Why this design (and not the alternatives)

Alternative consideredWhy we did not pick it
Vault Agent InjectorPod-side sidecar that mounts secret files. Requires per-Pod annotations and reissues at restart only; conflicts with Argo-managed manifests and forces ServiceAccount-bound annotations into app repos. ESO keeps the indirection in CRs the platform owns.
Sealed SecretsThe secret value is in Git (encrypted). Recovery, audit, and rotation are clumsy at fleet scale; an encrypted Secret blob in a public-ish-feeling repo still gives auditors heartburn.
oc apply with a Secret out of bandDefeats GitOps. Breaks the “everything reconciles back” property under ADR 0025.
Cluster-wide ClusterSecretStore for tenantsA single CSS would let any namespace’s ESO request read any Vault path. We want a hard cross-tenant boundary, so tenants get a namespace-scoped SecretStore with a role that refuses to issue tokens for namespaces outside apps-<division>-*.
Vault Kubernetes auth with one shared roleOne leaked token would read every division. Per-division role + per-division policy keeps blast radius bounded.
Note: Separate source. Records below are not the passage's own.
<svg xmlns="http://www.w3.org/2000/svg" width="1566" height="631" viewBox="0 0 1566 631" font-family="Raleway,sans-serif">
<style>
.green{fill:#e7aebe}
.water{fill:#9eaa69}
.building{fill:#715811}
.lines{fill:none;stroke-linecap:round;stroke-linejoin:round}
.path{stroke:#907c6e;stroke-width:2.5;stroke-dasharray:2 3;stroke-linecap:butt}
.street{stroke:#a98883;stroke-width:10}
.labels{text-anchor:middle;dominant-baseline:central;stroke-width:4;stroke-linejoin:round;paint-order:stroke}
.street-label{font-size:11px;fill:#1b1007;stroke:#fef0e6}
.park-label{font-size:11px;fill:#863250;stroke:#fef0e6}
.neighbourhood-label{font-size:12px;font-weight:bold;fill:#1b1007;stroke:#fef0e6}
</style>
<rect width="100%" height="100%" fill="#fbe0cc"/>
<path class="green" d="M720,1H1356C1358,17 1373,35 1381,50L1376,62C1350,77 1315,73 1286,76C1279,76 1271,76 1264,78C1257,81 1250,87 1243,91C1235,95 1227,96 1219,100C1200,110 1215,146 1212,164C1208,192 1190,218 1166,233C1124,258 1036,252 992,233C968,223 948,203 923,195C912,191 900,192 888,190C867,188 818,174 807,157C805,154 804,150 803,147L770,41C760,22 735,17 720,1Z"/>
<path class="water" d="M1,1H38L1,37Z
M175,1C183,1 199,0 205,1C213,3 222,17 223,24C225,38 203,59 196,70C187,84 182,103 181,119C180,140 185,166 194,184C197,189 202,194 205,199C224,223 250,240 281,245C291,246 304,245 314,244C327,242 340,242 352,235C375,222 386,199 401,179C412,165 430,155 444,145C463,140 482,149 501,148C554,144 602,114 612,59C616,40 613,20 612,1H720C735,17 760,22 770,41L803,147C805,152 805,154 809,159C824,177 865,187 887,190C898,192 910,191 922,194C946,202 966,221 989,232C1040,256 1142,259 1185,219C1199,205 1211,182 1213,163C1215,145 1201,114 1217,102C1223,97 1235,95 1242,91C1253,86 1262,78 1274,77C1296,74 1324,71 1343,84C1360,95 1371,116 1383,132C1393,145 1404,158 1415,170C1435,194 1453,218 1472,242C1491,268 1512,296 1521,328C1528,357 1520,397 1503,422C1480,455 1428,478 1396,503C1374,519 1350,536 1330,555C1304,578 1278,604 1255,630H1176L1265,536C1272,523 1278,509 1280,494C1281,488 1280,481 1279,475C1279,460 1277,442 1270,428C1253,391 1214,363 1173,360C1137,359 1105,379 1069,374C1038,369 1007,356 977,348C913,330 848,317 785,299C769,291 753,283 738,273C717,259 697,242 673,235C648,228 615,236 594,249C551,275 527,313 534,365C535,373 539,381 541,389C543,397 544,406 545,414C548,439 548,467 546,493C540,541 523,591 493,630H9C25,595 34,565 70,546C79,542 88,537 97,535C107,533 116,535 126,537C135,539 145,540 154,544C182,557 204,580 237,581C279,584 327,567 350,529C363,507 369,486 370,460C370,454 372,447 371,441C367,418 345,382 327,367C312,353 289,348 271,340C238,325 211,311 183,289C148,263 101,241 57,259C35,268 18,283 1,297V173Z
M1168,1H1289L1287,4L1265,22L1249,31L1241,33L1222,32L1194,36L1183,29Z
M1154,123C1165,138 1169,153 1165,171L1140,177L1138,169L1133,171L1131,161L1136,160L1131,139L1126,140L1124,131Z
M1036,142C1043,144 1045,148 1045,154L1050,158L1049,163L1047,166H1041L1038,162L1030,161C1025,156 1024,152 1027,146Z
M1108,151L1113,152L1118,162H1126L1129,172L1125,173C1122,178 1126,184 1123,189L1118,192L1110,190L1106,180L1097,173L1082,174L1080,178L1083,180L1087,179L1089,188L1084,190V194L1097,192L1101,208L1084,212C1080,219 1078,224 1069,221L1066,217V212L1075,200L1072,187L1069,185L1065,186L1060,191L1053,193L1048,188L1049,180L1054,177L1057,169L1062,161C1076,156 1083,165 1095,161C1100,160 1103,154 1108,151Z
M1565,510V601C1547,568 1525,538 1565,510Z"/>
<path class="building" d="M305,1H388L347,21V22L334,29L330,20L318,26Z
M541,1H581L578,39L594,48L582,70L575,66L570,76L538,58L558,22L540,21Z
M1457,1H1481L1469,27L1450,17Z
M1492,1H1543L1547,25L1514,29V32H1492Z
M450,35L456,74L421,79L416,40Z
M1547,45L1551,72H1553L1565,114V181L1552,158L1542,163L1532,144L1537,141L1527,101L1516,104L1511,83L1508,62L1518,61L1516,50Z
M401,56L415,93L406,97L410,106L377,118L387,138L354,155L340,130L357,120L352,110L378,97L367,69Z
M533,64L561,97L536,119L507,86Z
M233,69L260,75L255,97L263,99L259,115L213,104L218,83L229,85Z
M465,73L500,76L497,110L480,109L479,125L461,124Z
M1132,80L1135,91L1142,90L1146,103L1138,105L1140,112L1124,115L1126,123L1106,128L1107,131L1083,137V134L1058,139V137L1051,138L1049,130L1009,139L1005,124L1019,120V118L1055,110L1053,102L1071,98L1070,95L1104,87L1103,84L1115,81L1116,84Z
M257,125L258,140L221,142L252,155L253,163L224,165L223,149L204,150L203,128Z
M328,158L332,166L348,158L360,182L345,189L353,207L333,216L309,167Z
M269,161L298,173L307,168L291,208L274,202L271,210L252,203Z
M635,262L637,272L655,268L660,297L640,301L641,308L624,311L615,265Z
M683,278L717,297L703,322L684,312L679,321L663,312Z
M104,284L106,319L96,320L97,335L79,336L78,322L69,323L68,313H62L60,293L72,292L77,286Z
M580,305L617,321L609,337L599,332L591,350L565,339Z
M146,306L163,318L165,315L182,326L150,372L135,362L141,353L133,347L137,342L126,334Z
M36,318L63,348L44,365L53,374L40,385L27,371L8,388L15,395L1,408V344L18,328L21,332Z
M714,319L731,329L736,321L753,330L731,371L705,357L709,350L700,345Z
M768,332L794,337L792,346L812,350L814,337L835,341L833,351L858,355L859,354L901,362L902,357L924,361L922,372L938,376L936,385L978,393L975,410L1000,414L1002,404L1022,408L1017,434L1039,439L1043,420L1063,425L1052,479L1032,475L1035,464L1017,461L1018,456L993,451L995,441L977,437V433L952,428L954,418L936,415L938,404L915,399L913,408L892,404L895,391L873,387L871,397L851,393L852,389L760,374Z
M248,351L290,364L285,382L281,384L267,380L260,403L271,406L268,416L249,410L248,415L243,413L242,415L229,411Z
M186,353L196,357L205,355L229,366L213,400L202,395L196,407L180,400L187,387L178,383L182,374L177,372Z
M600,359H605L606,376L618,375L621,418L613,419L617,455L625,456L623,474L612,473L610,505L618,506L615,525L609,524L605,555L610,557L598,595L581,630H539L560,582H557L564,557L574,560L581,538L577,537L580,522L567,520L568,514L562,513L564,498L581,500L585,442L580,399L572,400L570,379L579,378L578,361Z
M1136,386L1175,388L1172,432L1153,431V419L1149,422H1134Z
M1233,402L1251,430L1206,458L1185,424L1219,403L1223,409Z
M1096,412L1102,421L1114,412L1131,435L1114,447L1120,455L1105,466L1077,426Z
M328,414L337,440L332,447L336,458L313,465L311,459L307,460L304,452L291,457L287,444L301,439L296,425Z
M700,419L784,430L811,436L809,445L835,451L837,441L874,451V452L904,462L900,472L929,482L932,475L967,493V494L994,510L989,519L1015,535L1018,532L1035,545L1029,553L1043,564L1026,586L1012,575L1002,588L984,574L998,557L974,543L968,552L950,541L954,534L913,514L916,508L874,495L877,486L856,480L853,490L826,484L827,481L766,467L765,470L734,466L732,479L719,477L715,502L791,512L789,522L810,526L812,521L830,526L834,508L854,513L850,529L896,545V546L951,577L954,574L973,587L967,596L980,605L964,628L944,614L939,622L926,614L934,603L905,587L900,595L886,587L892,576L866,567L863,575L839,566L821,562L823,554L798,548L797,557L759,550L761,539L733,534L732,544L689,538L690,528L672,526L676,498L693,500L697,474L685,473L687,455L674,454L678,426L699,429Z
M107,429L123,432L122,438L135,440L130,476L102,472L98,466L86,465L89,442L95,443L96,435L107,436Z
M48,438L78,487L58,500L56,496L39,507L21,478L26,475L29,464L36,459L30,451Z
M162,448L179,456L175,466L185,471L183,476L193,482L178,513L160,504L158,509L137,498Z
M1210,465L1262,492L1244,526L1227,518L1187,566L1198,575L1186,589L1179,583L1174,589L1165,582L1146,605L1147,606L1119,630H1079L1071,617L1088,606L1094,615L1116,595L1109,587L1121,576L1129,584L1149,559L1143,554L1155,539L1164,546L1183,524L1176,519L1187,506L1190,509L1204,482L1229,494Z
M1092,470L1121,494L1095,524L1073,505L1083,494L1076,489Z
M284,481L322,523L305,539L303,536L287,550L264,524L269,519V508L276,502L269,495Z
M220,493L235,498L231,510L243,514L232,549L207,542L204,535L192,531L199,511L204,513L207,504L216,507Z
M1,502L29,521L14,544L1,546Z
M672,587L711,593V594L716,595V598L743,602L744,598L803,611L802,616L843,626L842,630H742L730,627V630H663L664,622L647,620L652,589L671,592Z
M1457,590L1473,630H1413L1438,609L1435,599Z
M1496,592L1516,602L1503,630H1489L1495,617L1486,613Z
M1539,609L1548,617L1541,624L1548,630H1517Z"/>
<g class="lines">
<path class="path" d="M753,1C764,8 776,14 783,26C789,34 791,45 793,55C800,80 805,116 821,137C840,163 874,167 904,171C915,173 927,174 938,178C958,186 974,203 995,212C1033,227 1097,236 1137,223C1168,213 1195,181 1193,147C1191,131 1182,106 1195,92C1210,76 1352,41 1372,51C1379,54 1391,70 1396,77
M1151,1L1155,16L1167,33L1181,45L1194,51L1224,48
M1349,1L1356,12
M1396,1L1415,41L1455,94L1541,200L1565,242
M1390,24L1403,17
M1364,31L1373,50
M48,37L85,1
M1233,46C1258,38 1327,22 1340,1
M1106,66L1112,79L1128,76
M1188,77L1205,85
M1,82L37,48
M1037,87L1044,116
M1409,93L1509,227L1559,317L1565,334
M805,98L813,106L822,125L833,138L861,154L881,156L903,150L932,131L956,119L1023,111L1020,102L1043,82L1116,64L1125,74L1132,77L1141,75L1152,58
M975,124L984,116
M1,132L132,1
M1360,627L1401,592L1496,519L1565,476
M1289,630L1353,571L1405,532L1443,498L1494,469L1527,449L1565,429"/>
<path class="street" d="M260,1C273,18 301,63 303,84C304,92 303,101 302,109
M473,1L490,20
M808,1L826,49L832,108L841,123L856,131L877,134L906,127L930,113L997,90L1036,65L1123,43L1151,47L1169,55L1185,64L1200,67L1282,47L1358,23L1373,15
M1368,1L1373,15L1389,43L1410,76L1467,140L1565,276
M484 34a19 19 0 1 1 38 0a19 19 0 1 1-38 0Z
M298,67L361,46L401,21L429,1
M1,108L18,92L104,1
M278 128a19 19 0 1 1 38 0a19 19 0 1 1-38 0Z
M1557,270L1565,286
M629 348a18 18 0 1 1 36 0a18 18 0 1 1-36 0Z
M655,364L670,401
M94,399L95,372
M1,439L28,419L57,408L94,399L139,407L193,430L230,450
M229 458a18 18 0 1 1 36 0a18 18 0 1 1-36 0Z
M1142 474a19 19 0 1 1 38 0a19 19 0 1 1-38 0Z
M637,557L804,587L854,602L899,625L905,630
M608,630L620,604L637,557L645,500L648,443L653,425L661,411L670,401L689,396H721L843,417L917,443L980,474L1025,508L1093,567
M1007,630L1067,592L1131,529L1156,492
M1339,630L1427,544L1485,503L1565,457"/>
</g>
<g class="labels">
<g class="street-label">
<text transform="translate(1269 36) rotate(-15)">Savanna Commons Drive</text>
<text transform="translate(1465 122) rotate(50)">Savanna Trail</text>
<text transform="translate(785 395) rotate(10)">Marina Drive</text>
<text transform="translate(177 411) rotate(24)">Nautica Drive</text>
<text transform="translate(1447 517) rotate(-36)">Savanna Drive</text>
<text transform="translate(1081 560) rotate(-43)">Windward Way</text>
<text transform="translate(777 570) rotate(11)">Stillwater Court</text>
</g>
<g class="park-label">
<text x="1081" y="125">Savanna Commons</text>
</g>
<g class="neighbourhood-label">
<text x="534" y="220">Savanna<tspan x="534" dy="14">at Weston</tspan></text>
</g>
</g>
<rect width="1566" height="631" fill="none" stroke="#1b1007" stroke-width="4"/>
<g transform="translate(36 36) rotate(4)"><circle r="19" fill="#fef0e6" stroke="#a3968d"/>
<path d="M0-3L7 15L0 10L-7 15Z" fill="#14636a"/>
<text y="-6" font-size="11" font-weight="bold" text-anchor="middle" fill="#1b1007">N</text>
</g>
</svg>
ADR 0014 (developer-readiness contract) requires “approved pull-secret delivery”; ADR 0019 requires that image-pull credentials come from a controlled source rather than being committed; ADR 0025 forbids oc apply mutations of secrets in the live cluster. The Vault + ESO + per-tenant SecretStore composition satisfies all three.

Inventory at a glance

ConceptIdentifierWhere it lives
Vault auth methodauth/kubernetes-<cluster>Vault VM
Platform Vault policyocp-<cluster>-esoVault VM
Platform Vault roleocp-<cluster>-esoauth/kubernetes-<cluster>/role/...
Tenant Vault policyapps-<division>-readVault VM (cluster-agnostic)
Tenant Vault roleapps-<cluster>-<division>auth/kubernetes-<cluster>/role/...
ESO operator namespaceopenshift-external-secrets-operatorOperatorHub install
ESO operand namespaceexternal-secretscreated by ESO operator
Platform ClusterSecretStorevault-platformper cluster, in clusters/<cluster>/secrets/eso/
Tenant SecretStorevault-apps (in each tenant ns)per tenant overlay, from tenants/_template/secretstore-vault-apps.yaml
Vault path tree (platform)secret/ocp/<cluster>/..., secret/ocp/platform/...KV-v2
Vault path tree (tenant)secret/apps/<division>/<app>/<env>/<key>KV-v2

What lives in each Vault subtree

SubtreeOwnerExample contents
secret/ocp/<cluster>/...platform admincluster-specific bootstrap secrets, ESO smoke-test data, ODF route credentials
secret/ocp/platform/rhacs-init-bundleplatform adminRHACS sensor init-bundle materials (delivered via §11)
secret/ocp/<cluster>/registries/app-registry-pullplatform admincluster-wide app-registry dockerconfigjson (see §6)
secret/ocp/<cluster>/quay/config-bundleplatform adminQuay registry operand config bundle (consumed via OBC bridge sibling pattern)
secret/apps/<division>/<app>/<env>/<key>tenant team (write) / platform (audit)app credentials, DB passwords, OIDC client secrets
secret/apps/<division>/<app>/ci/quay-robotplatform admin (creates) / tenant (consumes)Tekton Path B push-robot dockerconfigjson

Cross-references

  • 02-eso-operator-and-policies.mdx — install path, the operator/operand split, default-deny NetworkPolicy gotcha.
  • 03-vault-clustersecretstore.mdx — the vault-platform shape, CA bundle, auth wiring.
  • 04-tenant-secretstore-pattern.mdx — per-tenant vault-apps + role/policy/namespace-glob.
  • 05-externalsecret-and-templates.mdx — request shapes, templating, refresh interval choices.
  • 06-obc-to-operand-bridge.mdx — the kubernetes-provider Loki/Tempo/Quay bridge.
  • 07-rotation-and-revocation.mdx — Vault-side rotation, ESO refresh semantics, revocation playbook.

References

  • connection-details/vault-app-secrets.md — tenant path convention (DEV-OCP-0.4 / #174).
  • connection-details/app-registry-pullsecret.mdClusterExternalSecret-fanned pull credential (DEV-OCP-0.2 / #172).
  • ADRs: 0014 (developer readiness), 0019 (Nexus-only supply chain), 0025 (GitOps-only operations).